_Task to carry out_. Copy exactly the lines that run from the line containing "सहज योग – सहज कृषि – प्रेरणा" to the end of the material below, both ends included.
Extracted information Block Start
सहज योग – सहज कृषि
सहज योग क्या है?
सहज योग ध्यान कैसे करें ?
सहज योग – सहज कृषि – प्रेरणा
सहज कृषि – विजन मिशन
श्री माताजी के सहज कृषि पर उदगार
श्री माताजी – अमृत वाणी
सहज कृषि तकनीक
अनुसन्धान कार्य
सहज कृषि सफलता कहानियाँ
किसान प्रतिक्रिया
Extracted information Block End
_Exercise response_.
सहज योग – सहज कृषि – प्रेरणा
सहज कृषि – विजन मिशन
श्री माताजी के सहज कृषि पर उदगार
श्री माताजी – अमृत वाणी
सहज कृषि तकनीक
अनुसन्धान कार्य
सहज कृषि सफलता कहानियाँ
किसान प्रतिक्रिया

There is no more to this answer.